Thoma laughed to himself. The locals, much like the town and it’s architecture has been charming and colourful, but this was a little unusual even by their standards.
He returned to gathering rope, and as he stooped down to knot it he noticed another figure waving toward him again.
This time he laughed out load and waved back “Your friend’s already gone in!” He called toward the figure, as it passed down the pier. The board shouldered silhouette looked strikingly similar. blinking, as the figure waved at again, he took the weight of the rope from his shoulder, placed it on the deck and walked to the port side of the boat.
“Your friend… he already dived in without you” Thoma repeated, not sure if the man understood him. Knowing however that most of the locals seemed to have a minimum of two languages.
“My friend?” Returned the stranger, he was close enough now that could see his smile, the same bright smile he’d seen go past a moment ago he thought.
“eh, Brother…” tried Thoma, thinking out loud.
“Just me out this morning, best as I can tell. Unless you fancied joining me?” The stranger replied in a mellow accented tone.

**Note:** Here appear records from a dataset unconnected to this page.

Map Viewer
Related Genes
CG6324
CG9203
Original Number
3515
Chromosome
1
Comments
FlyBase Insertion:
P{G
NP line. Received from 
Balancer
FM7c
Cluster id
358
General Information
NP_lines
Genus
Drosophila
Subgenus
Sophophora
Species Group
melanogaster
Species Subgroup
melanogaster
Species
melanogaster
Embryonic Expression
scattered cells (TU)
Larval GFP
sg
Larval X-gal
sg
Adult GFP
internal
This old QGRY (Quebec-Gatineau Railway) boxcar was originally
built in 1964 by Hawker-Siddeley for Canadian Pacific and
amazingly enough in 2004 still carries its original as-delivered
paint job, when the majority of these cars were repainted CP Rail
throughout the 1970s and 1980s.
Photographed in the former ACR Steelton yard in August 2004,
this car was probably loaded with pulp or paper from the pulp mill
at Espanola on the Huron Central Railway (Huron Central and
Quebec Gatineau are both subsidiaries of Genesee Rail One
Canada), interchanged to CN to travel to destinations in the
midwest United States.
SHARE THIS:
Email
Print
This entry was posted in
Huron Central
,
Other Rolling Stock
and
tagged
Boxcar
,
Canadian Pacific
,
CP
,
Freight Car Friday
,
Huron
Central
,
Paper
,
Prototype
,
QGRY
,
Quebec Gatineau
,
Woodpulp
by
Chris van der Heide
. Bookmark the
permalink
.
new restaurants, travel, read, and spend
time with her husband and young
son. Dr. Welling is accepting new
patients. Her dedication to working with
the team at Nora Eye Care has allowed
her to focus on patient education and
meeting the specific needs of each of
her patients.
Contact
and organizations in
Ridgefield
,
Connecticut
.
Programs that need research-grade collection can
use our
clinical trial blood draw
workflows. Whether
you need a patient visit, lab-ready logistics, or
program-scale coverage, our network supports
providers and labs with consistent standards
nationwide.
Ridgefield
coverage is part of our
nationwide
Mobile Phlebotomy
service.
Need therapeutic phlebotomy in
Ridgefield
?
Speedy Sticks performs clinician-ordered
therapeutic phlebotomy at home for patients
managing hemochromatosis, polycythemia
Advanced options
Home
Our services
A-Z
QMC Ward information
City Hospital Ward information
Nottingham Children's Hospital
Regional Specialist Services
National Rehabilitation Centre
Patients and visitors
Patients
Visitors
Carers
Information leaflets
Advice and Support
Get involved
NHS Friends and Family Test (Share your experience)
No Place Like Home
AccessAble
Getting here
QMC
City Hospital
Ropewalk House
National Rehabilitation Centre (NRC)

Thoma smiled again, and two bright blue eyes looked up at him. He couldn’t help noticing they seemed the same colour as the early morning sea.

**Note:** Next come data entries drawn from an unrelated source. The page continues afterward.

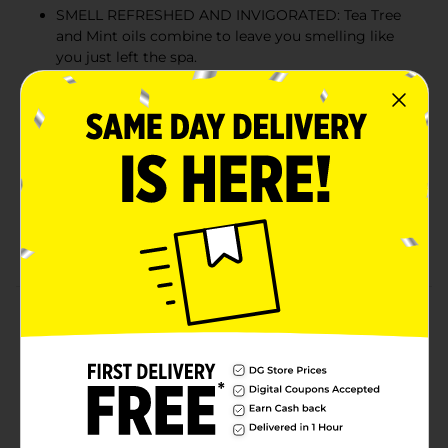
SMELL REFRESHED AND INVIGORATED: Tea Tree
and Mint oils combine to leave you smelling like
you just left the spa.
TRUSTED BY MORE THAN 5 MILLION MEN: Born at
the base of Mt. Tam, CA. Proudly made in the US
and B Corp Certified. Loved by millions of men the
world over.
NATURALLY DERIVED INGREDIENTS: Every bottle
is packed with Coconut-Derived Surfactants for a
deep clean, Glycerin for moisture, and Soy Protein
to help boost and strengthen your luscious locks.
Product Details
Clean, condition, and restore thickness with naturally
derived ingredients. Coconut-Derived Surfactants and
Glycerin clean and condition, while Soy Protein builds
volume for fuller, thicker-looking hair.
Available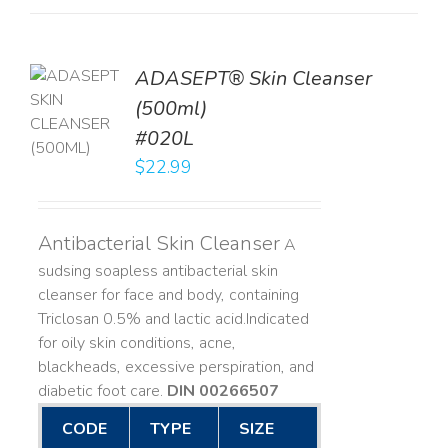
ADASEPT® Skin Cleanser
TO
(500ml)
T
#020L
LS
$
22.99
Antibacterial Skin Cleanser
A
sudsing soapless antibacterial skin
cleanser for face and body, containing
Triclosan 0.5% and lactic acid. ​ Indicated
for oily skin conditions, acne,
blackheads, excessive perspiration, and
diabetic foot care.
DIN 00266507
CODE
TYPE
SIZE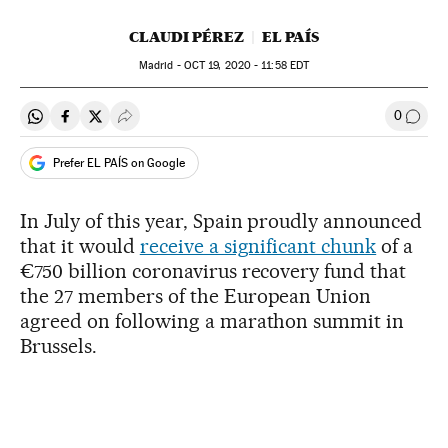
CLAUDI PÉREZ
EL PAÍS
Madrid -
OCT
19, 2020 - 11:58
EDT
0
Share on Whatsapp
Share on Facebook
Share on Twitter
Desplegar Redes Sociales
Go to
Prefer EL PAÍS on Google
In July of this year, Spain proudly announced
that it would
receive a significant chunk
of a
€750 billion coronavirus recovery fund that
the 27 members of the European Union
agreed on following a marathon summit in
Brussels.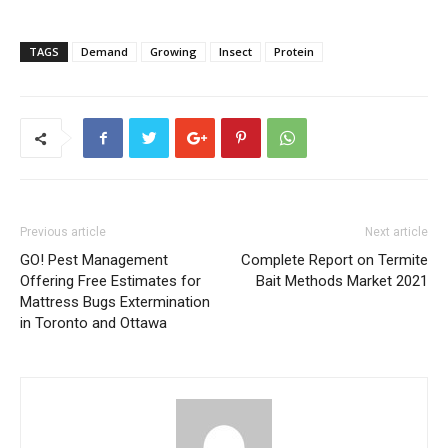
TAGS
Demand
Growing
Insect
Protein
Previous article
Next article
GO! Pest Management
Complete Report on Termite
Offering Free Estimates for
Bait Methods Market 2021
Mattress Bugs Extermination
in Toronto and Ottawa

The man was barefoot, and dripping water onto the wood of the pier.
Thoma laughed. “Not worth my trouble, you know what captain’s are like about us deck hands swimming or diving.”
“Can’t say I do” The local stared back at him earnestly “Never had one myself”
“That must be rather nice” Thoma looked back at him, replying with a slight but honest yearning In his tone.
He no more wanted to go diving with the man, than walk the plank. Weighted and bound or not Thoma was not one for swimming or diving. He had what he thought of as a myriad of sensible reasons for preferring his place on deck, and as it happened it was also how his captains tended to like it – which suited him fine.
“Very nice” the voice jarred Thoma back to the conversation.
“Nearly as nice as the water feels this morning” the stranger went on.
“You’re sure I couldn’t convince you to join me?” He seemed to open his deep eyes just a little wider, and hold Thoma’s gaze just a little longer than seemed absolutely necessary.
“Quite certain I’m afraid, not worth my neck. Besides you seem in good company, there was another broad shouldered chap dived in just before you.” Thoma tried to make the comment seem incidental.
“Only one set shoulders out this morning my new friend” the man on the pier replied now also grinning broadly. He playfully stretched a himself a little – by all accounts trying to make it seem incidental.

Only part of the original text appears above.